Saved entries:

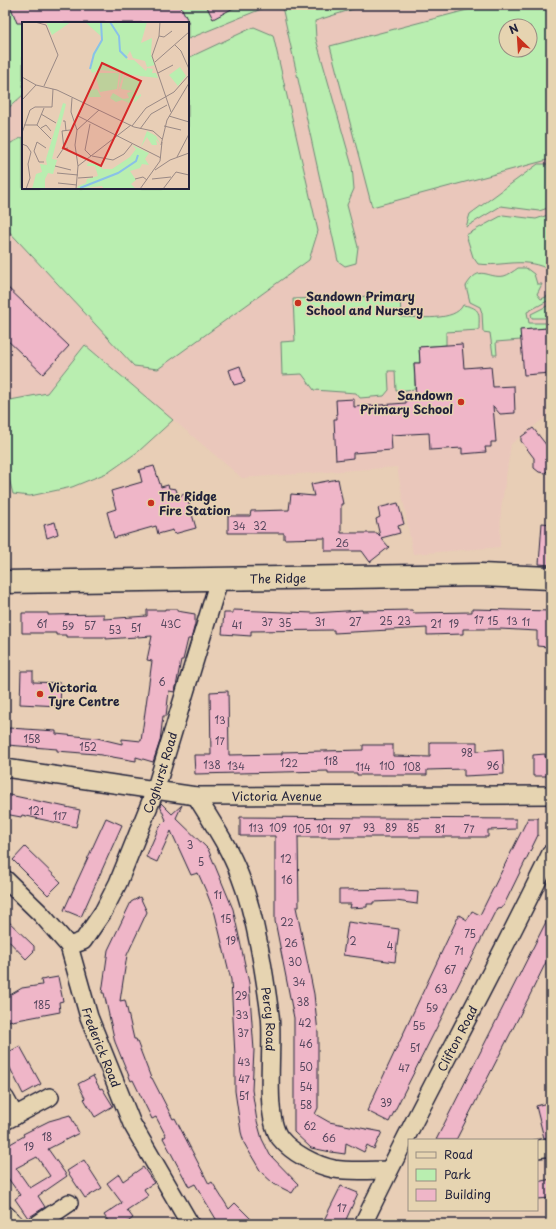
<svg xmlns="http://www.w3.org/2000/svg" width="556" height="1229" font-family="'Playpen Sans',sans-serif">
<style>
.built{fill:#eac7bb;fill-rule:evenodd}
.green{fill:#b9eeb0;stroke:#6e8876;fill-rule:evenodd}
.building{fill:#efb6c8;stroke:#22223b;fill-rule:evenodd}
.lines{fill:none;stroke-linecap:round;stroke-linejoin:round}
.minor-casing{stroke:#22223b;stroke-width:20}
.secondary-casing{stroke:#22223b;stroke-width:25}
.minor{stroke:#e6d4b1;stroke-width:17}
.secondary{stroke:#e6d4b1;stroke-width:22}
.poi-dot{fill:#c8321e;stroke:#e6d4b1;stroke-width:1.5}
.labels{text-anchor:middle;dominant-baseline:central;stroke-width:3;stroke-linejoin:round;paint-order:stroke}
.number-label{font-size:10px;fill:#55475e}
.poi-label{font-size:12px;font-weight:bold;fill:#22223b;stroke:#e6d4b1;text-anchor:start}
.street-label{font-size:12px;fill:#22223b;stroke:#e6d4b1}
.inset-river{fill:none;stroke:#8ac1e8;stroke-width:2}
.inset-road{fill:none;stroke:#998985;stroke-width:1}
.view{fill:#d62828;fill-opacity:0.15;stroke:#d62828;stroke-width:2}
.inset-edge{fill:none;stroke:#22223b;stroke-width:2}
</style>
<rect width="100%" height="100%" fill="#e8ceb6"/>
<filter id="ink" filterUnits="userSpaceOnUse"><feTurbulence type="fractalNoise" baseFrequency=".025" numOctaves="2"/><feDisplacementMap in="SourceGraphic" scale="8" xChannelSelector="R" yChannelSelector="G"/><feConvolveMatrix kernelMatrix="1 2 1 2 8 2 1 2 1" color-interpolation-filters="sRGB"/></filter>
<g filter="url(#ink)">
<!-- built -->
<path class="built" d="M271,5H276L299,25L366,5H551V413L511,444L501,509L500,547L413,554L397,467L242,478L85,345L47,393L5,401V111L23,95V188H188V39ZM506,26H530V50H506Z"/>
<!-- green -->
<g class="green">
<polygon points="5,5 271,5 188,39 188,23 23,23 23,95 5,111"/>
<polygon points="276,5 366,5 315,21 316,39 352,166 354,189 347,205 358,247 356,263 345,266 338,261 283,11"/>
<path d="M486,5H548L551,16V159L372,207L330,46ZM506,26H530V50H506Z"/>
<polygon points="254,27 273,35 318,231 309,260 158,369 134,366 5,227 5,146 23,137 23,188 188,188 188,58"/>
<polygon points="538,164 551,164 551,207 539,211 501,206 466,227 470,214"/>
<path d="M551,214V264L546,268C520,257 504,267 478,264L473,257L466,235L503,215L536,219Z"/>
<path d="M518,268H526L534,274L537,284H542L537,294L541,299L551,295V299L527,312L529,323H551V333H549L548,328L521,330V340L496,342L497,355H493L490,333L483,332L482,313L480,307L470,302L466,286C480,263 487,279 504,276C508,275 514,271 518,268Z"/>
<path d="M400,295L401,317C418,317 455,322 463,305C482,308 479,314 479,330L446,332V345L419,347L420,363H414L415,389L396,391L395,371H388L389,390L384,396L360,398L356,393L314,390L302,374L282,375L281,342L295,341L293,299Z"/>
<polygon points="551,304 551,318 532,318 531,314"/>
<polygon points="85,345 173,420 139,451 109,472 72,487 30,496 13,494 5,463 5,401 47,393"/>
</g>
<!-- building -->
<g class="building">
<polygon points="10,5 180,5 189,23 17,23"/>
<polygon points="206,5 239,5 213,19"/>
<polygon points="5,285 69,346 43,374 5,338"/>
<polygon points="548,328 551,373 524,375 520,330"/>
<polygon points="462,344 464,368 491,366 493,387 514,386 515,413 500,414 493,406 496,442 491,442 491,447 485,447 486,452 462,454 462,448 430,450 429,433 391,435 392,450 353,453 353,458 336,460 334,419 337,419 336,400 354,399 354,407 406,403 406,397 416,396 414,363 420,363 419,347"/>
<polygon points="240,366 245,382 234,385 229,370"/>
<polygon points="533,428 551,451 550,468 545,473 539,472 534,468 534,458 521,441 521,437"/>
<polygon points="154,466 161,487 168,485 169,488 176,489 178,496 186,494 196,528 174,534 173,530 158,534 156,526 114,538 107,512 116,509 111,491 142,482 139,470"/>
<polygon points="338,479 343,504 341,504 341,533 377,533 380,536 376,519 380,517 378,508 398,503 404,524 398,526 400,533 381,538 389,547 370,562 362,551 325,551 325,538 284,539 284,533 228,533 228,516 250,516 251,511 289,510 291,494 314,496 311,484"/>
<polygon points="55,522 58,534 47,538 44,525"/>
<polygon points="542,523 551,524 551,565 539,564"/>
<polygon points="165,609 177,609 177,611 195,614 195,624 191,639 188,639 183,660 181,660 175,692 169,691 166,716 163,716 160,741 153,762 136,757 136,761 95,754 57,751 57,749 7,745 9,728 56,731 56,734 97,738 122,744 122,739 141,741 152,661 147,660 152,636 106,639 106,637 66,637 66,635 56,635 56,633 22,633 22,613 48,613 48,615 104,614 104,619 147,616 147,610 165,610"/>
<polygon points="472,609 551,611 551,644 548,644 548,647 537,646 537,631 500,629 463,629 463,634 427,635 427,628 334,633 334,630 251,631 251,636 222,634 224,613 233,613 233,610 313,613 362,610 362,611 412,610 413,613 472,612"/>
<polygon points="21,671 33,671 33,682 61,683 60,706 20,704"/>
<polygon points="228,691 229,755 282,754 282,752 363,750 363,745 393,745 393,756 430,757 430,742 477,742 477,751 503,749 504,774 464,776 464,769 427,770 427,775 357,775 357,773 328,773 328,771 195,774 194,755 211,755 210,692"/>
<polygon points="545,754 545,757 551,757 551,776 533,776 533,755"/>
<polygon points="5,794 80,810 76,827 22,815 21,817 5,814"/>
<polygon points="161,803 172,814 182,805 176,818 208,849 233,909 249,983 254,1050 252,1090 257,1121 262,1139 270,1155 298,1184 292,1193 274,1184 261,1172 244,1143 241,1132 235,1091 235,1056 231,980 215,914 206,891 198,873 191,875 171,831 157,862 146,857 159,827 166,820 160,806"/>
<polygon points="240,817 516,819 516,829 488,830 488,837 298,837 299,907 296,907 314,994 318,1033 318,1108 315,1114 329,1122 382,1132 374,1149 367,1145 364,1152 346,1143 345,1154 331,1152 311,1148 294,1132 294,1018 275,921 275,836 240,836"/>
<polygon points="106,818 122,825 81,917 64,910"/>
<polygon points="528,818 538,818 538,835 503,907 497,908 389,1122 367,1111 459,915 467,920 472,911 480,915"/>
<polygon points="25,847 61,882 48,895 13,860"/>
<polygon points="405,889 405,891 418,892 417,904 396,901 373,902 373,904 367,904 367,907 350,908 351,904 339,904 339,890"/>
<polygon points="140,897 147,912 127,955 120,1001 125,1000 134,1039 136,1039 151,1078 152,1078 173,1119 175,1118 209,1184 212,1182 229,1209 235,1203 256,1224 219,1224 195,1184 189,1187 163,1138 166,1136 156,1117 152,1119 133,1080 131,1081 115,1042 104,993 102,993 108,950 131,902"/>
<polygon points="551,912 551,952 528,999 456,1140 436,1140"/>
<polygon points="5,918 34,946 34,951 26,959 5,937"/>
<polygon points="348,922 399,929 395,962 343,955"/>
<polygon points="58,977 63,1001 59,1002 60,1012 12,1021 11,1020 5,1023 5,998 22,988 42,985 41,980"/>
<polygon points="20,1046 41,1084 23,1094 5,1058 5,1054"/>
<polygon points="93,1076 100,1089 102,1088 113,1106 95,1117 84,1099 85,1098 78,1084"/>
<polygon points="551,1102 551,1137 544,1138 536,1106"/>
<path d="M70,1115L79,1133L48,1149L67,1176L38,1196L45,1207L28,1218L15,1199L20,1195L5,1174V1147L24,1136L23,1134L49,1121ZM37,1157L50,1176L30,1188L16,1168Z"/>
<polygon points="84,1160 102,1188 85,1198 67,1171"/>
<polygon points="143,1167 154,1183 144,1189 148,1196 127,1210 133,1218 125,1224 110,1224 104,1215 122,1203 107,1183 119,1174 123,1181"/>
<polygon points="551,1179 551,1198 537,1199 537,1182"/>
<polygon points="341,1186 358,1193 344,1224 322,1224"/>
</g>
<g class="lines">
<!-- minor casing -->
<g class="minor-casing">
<g id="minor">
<path id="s1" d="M5,768L196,796L551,795"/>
<path id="s2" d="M196,796C212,822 229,847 240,876C256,917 264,971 270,1015C274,1044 263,1116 280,1138C292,1153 315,1165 334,1169C350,1172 373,1170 389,1170"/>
<path id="s3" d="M5,879L41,914L69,946L89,1017L132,1124L190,1224"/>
<path id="s4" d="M69,946L83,941L103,912L118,883L155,791L219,580"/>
<polyline points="5,1098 15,1116"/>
<polyline points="5,1121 50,1097"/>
<polyline points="537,1149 551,1147"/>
<polyline points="5,1214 15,1224"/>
<polyline points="38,1224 69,1203"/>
<path id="s5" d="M363,1224C423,1099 491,978 551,853"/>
</g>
</g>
<!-- secondary casing -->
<g class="secondary-casing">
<g id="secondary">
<path id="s6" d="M5,582L481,575L551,578"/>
</g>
</g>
<!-- minor -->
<use href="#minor" class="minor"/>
<!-- secondary -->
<use href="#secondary" class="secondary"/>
</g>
</g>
<!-- markers -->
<g class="poi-dot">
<circle cx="298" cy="303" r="4"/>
<circle cx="461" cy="402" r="4"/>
<circle cx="151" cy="503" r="4"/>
<circle cx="40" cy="694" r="4"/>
</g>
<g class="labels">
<!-- number labels -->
<g class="number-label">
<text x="239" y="525">34</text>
<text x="260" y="525">32</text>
<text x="342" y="542">26</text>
<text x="479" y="619">17</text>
<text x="386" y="620">25</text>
<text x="404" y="620">23</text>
<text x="493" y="620">15</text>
<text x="512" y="620">13</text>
<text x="267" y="621">37</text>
<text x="320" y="621">31</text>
<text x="355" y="621">27</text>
<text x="526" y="621">11</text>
<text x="285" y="622">35</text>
<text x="42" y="623">61</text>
<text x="171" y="623">43C</text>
<text x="436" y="623">21</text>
<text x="454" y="623">19</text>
<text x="237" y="624">41</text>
<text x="68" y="625">59</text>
<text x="90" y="625">57</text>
<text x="136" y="627">51</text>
<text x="115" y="629">53</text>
<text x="162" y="681">6</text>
<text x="220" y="719">13</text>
<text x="32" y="738">158</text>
<text x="220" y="740">17</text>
<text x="88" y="746">152</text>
<text x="467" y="752">98</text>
<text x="331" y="760">118</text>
<text x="289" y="762">122</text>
<text x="212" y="764">138</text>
<text x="236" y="765">134</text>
<text x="387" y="765">110</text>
<text x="493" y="765">96</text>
<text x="363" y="766">114</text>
<text x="412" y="766">108</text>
<text x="36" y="810">121</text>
<text x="60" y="815">117</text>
<text x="256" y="827">113</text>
<text x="278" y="827">109</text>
<text x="369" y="827">93</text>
<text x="391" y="827">89</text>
<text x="413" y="827">85</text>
<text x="302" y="828">105</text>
<text x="324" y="828">101</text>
<text x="345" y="828">97</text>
<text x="440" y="828">81</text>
<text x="469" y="828">77</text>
<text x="190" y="844">3</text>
<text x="286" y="858">12</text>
<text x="201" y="861">5</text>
<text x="287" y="879">16</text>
<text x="218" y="894">11</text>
<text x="226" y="918">15</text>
<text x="287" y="921">22</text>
<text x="470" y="933">75</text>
<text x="231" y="940">19</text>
<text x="353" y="940">2</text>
<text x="291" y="942">26</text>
<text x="390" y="945">4</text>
<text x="459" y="950">71</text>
<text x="295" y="961">30</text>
<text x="450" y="969">67</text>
<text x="299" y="981">34</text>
<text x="441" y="988">63</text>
<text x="241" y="995">29</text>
<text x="303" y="1001">38</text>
<text x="42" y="1004">185</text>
<text x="432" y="1007">59</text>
<text x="242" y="1014">33</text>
<text x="305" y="1022">42</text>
<text x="419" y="1025">55</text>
<text x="243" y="1032">37</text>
<text x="306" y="1043">46</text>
<text x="415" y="1047">51</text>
<text x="244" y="1061">43</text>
<text x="306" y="1066">50</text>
<text x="404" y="1067">47</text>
<text x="244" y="1078">47</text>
<text x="306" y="1086">54</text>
<text x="244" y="1095">51</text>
<text x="386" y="1102">39</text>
<text x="306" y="1104">58</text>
<text x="310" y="1125">62</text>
<text x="47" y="1136">18</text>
<text x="329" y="1137">66</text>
<text x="29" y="1146">19</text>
<text x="342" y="1207">17</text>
</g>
<!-- poi labels -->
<g class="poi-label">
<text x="306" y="296">Sandown Primary<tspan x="306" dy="14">School and Nursery</tspan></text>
<text x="453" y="395" text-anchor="end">Sandown<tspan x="453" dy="14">Primary School</tspan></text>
<text x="159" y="496">The Ridge<tspan x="159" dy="14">Fire Station</tspan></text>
<text x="48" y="687">Victoria<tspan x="48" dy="14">Tyre Centre</tspan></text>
</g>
<!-- street labels -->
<g class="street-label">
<text stroke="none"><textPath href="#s6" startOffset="273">The Ridge</textPath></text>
<text stroke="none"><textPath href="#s4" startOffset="201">Coghurst Road</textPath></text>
<text stroke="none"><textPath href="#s1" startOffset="274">Victoria Avenue</textPath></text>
<text stroke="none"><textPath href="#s2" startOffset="238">Percy Road</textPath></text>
<text stroke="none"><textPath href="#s5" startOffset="208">Clifton Road</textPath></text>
<text stroke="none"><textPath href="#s3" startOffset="199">Frederick Road</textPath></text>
</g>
</g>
<!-- overview -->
<g transform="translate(22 22)">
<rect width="167" height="167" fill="#e8ceb6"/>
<path d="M24,0H49L30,13ZM63,0H125L119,21L130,16L129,32L133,43L125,45L123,39L111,36L108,29L105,34L106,38H112L124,49L125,46L131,47L130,51H134L136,56L101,52L96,70L99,50L79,48L70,51L68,46L72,37L70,33L81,16ZM158,45L164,54L156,64L147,53ZM73,51H97L95,67L78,70ZM102,55L118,58L116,70H113L115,75L119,72V74L112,81L113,76H108L109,82L100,78L94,80L88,76L91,71L101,77L107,76L105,71L111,69L99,67ZM75,67L79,75H65L67,68ZM41,81L44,82L30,137L35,138L31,152L26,151L23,157V167H10L14,152L20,150L18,142L25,143L24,137ZM125,109L134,114L138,122L134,117L135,123H130L125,115L119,125ZM110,123L127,131L123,137L127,143L120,142L118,146L108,149L114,158L109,162L114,167H82L80,164L55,167L56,164L64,161L65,157L76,154L73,144H65L66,141L74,142L81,147H90L108,135L114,127Z" fill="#b9eeb0"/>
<path class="inset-river" d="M88,0L97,14L98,29L105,36M68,47L72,32L80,18L79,0M58,166L96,151L114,139L116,133"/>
<path class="inset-road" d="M13,0L24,3L36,33L22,64M138,0L137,14L130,34L149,90M137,14L142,15L150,9M153,23L159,29L167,47M133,40L167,10M136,51L151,43M0,55L14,63L35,68L112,105L131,109L140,117M50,76L49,90L55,108L53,123L56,144L54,167M0,78L14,63M62,81L56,94L139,136M19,92L34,101M147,94L167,100M41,99H43L44,109M68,102L63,128L69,134M2,103H15L22,86M15,103L29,117M110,104L124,86L152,70L167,53M142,104L159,108M19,106L24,103L29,109M118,107L129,92L145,83M55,108L77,88M0,111L8,88L13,85H30L31,67M0,122L5,124L9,130L6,142L8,156L4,167M139,123L145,98L167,61M42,127L40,109L48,108M12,129L15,120L24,126M12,129L17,140H22M70,134L91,138L102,132L110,122M155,135L167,112M35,136L41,127L46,126M33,144L49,148M56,144L109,103M133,148L148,138L167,131M35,151L56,153M56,156L71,155M113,157L121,155L125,158M130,157L149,155M36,161L55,163M118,167L138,139L140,120M141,167L154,150L167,153"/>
<path class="view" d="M80,41L119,59L79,144L41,126Z"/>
<rect width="167" height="167" class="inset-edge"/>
</g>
<!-- margin -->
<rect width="556" height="1229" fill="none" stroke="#e6d4b1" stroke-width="20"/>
<rect x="10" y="10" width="536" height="1209" fill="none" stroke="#22223b" stroke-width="1.5" filter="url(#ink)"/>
<!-- legend -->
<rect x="408" y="1139" width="130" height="72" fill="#e6d4b1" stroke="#988d82"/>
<rect x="416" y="1152" width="20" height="6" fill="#e6d4b1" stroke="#988d82"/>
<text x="444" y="1159" font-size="12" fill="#22223b">Road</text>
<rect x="416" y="1169" width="20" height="12" fill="#b9eeb0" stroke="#988d82"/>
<text x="444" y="1179" font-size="12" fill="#22223b">Park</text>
<rect x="416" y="1189" width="20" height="12" fill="#efb6c8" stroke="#988d82"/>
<text x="444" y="1199" font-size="12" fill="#22223b">Building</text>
<!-- north arrow -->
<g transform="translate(518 38) rotate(335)"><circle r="19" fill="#e6d4b1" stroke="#988d82"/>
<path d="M0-3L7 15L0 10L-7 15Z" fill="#c8321e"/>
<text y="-6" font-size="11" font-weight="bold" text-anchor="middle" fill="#22223b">N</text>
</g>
</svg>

EXERCISE DESCRIPTION - What is needed is the number of lines above that include the string "rule", and nothing else.

SOLUTION TO THIS TASK - 3